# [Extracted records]
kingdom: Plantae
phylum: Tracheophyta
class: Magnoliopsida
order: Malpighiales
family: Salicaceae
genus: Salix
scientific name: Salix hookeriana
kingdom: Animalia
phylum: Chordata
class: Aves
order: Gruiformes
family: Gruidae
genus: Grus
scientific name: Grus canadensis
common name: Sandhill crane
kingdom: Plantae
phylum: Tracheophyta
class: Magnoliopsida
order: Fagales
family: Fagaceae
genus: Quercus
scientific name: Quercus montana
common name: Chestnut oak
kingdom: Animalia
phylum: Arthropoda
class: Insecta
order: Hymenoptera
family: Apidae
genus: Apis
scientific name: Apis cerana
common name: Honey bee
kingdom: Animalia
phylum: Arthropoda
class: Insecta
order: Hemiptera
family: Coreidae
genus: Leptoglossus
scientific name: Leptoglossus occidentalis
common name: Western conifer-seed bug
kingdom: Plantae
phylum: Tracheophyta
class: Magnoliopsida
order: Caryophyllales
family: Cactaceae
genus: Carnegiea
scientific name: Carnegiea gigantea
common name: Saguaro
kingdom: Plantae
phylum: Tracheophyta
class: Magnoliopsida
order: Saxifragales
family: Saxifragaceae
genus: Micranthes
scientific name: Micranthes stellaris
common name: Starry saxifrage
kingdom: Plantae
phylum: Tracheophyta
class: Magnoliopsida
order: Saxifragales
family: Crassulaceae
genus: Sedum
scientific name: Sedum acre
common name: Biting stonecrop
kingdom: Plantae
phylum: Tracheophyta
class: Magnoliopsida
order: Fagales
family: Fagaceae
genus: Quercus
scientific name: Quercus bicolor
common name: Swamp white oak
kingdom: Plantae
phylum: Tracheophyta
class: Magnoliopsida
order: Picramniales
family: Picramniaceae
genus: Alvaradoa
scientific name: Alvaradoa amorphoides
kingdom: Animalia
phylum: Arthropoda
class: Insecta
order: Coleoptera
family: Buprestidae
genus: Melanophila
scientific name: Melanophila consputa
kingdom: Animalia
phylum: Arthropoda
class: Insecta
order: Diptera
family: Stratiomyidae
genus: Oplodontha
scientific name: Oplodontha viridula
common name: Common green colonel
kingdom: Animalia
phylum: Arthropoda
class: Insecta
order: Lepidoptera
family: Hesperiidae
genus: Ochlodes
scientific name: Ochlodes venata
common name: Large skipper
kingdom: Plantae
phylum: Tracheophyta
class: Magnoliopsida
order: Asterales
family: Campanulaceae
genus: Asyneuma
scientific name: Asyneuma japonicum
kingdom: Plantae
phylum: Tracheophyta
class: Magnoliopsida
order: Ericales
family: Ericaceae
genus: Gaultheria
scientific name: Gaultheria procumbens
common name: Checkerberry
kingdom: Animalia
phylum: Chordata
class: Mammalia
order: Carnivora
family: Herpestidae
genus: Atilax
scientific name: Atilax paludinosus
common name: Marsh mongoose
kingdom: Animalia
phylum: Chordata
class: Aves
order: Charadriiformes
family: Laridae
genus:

# [EXERCISE INSTRUCTIONS]
Return word for word every line of the data above, starting at the line that contains "family: Stratiomyidae" and continuing through the final line.

# [SOLUTION TO THE PROBLEM]
family: Stratiomyidae
genus: Oplodontha
scientific name: Oplodontha viridula
common name: Common green colonel
kingdom: Animalia
phylum: Arthropoda
class: Insecta
order: Lepidoptera
family: Hesperiidae
genus: Ochlodes
scientific name: Ochlodes venata
common name: Large skipper
kingdom: Plantae
phylum: Tracheophyta
class: Magnoliopsida
order: Asterales
family: Campanulaceae
genus: Asyneuma
scientific name: Asyneuma japonicum
kingdom: Plantae
phylum: Tracheophyta
class: Magnoliopsida
order: Ericales
family: Ericaceae
genus: Gaultheria
scientific name: Gaultheria procumbens
common name: Checkerberry
kingdom: Animalia
phylum: Chordata
class: Mammalia
order: Carnivora
family: Herpestidae
genus: Atilax
scientific name: Atilax paludinosus
common name: Marsh mongoose
kingdom: Animalia
phylum: Chordata
class: Aves
order: Charadriiformes
family: Laridae
genus:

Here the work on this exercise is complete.